A court fined the host and ordered him not to leave Abidjan for a year under a suspended prison sentence.
The episode reflected a broader problem, activists said. As in the United States, sexual assault is rarely prosecuted in Ivory Coast. Data on the crime is scarce, and few perpetrators are thought to land behind bars.
Victims, meanwhile, often face shame and financial burden when they come forward: They must pay for the medical tests that collect DNA evidence, which cost about $90 in a nation where a quarter of people live on less than $2 per day.
“This is rape culture, and it is atrocious,” said Benedicte Joan, president of Stop Au Chat Noir, an Ivorian group fighting to end sexual assault.

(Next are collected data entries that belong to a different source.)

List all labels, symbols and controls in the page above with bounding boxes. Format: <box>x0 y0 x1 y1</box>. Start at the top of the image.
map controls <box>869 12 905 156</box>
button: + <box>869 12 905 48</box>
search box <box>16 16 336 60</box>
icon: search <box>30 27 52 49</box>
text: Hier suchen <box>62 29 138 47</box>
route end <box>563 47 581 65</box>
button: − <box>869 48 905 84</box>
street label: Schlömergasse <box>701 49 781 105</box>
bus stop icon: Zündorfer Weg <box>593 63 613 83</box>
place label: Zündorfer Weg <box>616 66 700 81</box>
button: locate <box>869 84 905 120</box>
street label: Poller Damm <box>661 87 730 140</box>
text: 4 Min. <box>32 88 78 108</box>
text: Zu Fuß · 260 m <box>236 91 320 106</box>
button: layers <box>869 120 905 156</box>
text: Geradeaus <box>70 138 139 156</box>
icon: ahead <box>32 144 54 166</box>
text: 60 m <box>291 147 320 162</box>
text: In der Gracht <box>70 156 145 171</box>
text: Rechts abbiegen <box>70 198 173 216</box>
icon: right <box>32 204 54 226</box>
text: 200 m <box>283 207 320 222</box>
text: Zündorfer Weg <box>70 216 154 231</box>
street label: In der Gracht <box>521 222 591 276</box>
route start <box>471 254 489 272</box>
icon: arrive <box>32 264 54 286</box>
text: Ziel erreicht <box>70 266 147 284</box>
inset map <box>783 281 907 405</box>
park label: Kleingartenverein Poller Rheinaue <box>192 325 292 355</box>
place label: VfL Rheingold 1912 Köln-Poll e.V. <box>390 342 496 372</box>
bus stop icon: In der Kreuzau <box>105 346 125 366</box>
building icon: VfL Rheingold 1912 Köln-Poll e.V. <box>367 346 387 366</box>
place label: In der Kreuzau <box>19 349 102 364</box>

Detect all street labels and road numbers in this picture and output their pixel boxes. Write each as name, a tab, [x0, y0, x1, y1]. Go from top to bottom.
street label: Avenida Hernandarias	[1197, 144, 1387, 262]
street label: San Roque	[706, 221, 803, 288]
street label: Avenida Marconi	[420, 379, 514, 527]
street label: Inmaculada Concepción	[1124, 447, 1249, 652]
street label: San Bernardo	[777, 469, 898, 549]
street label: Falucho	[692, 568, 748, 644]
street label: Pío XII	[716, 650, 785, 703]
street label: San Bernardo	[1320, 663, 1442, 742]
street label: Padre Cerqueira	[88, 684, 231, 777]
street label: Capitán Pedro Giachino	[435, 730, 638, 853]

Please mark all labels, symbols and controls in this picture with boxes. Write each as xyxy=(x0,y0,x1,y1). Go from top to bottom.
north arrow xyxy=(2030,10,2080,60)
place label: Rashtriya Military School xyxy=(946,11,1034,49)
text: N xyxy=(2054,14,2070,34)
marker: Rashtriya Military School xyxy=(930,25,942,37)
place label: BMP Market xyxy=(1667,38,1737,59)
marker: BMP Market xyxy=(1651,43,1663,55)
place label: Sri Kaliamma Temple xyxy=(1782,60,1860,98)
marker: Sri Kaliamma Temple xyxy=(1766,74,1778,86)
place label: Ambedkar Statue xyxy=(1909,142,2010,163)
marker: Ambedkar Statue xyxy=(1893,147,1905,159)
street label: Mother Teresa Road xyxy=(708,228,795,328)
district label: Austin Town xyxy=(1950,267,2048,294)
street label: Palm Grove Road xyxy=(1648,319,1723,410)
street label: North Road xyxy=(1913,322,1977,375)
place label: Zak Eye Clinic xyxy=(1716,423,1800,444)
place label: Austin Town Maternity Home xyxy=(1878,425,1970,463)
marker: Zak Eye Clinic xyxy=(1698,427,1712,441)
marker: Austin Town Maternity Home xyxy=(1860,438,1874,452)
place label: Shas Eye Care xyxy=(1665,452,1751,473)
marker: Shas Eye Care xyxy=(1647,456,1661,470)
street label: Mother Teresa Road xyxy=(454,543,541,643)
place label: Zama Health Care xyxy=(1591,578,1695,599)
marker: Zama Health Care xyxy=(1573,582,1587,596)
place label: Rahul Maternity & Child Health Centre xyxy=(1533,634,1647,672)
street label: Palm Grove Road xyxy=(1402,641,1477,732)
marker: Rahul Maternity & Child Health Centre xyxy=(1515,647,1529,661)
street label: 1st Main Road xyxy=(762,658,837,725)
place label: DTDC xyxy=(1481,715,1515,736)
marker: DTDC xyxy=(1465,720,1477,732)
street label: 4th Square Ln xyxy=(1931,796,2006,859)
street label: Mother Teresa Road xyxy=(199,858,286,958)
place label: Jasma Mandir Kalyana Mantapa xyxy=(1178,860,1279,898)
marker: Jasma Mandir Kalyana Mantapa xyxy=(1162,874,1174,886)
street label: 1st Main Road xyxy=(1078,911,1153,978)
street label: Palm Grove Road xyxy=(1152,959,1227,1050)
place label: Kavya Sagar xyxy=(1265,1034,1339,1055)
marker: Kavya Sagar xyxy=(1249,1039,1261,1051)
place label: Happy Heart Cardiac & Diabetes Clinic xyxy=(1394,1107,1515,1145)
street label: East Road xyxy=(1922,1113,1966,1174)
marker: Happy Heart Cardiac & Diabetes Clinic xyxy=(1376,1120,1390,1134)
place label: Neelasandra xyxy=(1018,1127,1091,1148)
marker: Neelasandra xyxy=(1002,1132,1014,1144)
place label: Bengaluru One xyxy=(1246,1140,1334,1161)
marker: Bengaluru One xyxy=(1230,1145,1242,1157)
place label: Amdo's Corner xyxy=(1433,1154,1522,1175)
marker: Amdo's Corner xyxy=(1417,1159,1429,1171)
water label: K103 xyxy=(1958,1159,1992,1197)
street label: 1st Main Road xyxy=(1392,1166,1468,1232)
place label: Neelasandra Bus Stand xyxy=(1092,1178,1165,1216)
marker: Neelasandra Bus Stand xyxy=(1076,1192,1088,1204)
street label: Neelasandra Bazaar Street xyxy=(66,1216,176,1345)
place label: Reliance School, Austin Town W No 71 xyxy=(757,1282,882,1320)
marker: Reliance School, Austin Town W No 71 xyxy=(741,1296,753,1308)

The name of her organization - which translates to “Stop the black cat” - is a reference to a grim term that girls in Ivory Coast hear as they grow up. “Black cat” is a code for men who break into women’s bedrooms, she said, and people say it like a punchline.
The lurid television bit this week was an extension of that attitude, she said.
“The people laughing in the studio, the people who wrote the segment, the people who approved it - they’re all part of it,” Joan said. “This wasn’t an isolated thing with one host.”
In the 30 August segment, de M’Bella led his guest, who he described as a “former rapist” to a mannequin under bright stage lights. The man had served two years in prison.
“Come with me,” the host said. “The camera will follow you.”
De M’Bella proceeded to move the dummy into different positions. He invited the offender to demonstrate a series of attacks.
He asked if victims had ever “enjoyed” the violence. He referred to assault as “making love.” He inquired: How can women avoid rape? (Advocates were quick to respond on social media: Women “avoid” rape when assailants choose not to commit it.)
All the while, the audience chuckled.
The clip blazed across Twitter as Ivorians shared their disgust: “It’s not a damn game,” someone posted. “We are talking about lives destroyed.”
De M’Bella apologized in a statement, saying he was “sincerely sorry to have shocked everyone while trying to raise awareness.”
He was promptly dropped from hosting the Miss Ivory Coast beauty pageant on Saturday.
NCI said it regretted the sequence and would not air it again. Ivory Coast’s audiovisual authority issued a two-page statement condemning it.
Punishing one man isn’t enough to overhaul the thinking that allowed that segment to air, said Désirée Deneo, secretary general of the Ivorian League for Women’s Rights. A coalition of activists are calling for a national focus on sex education, including television specials that focus on healthy intimacy and consent.
“Promoting and praising rape on television is shocking,” Deneo said, “but we are in a society where the culture of rape is banal. We must send the message that this should not be normal.”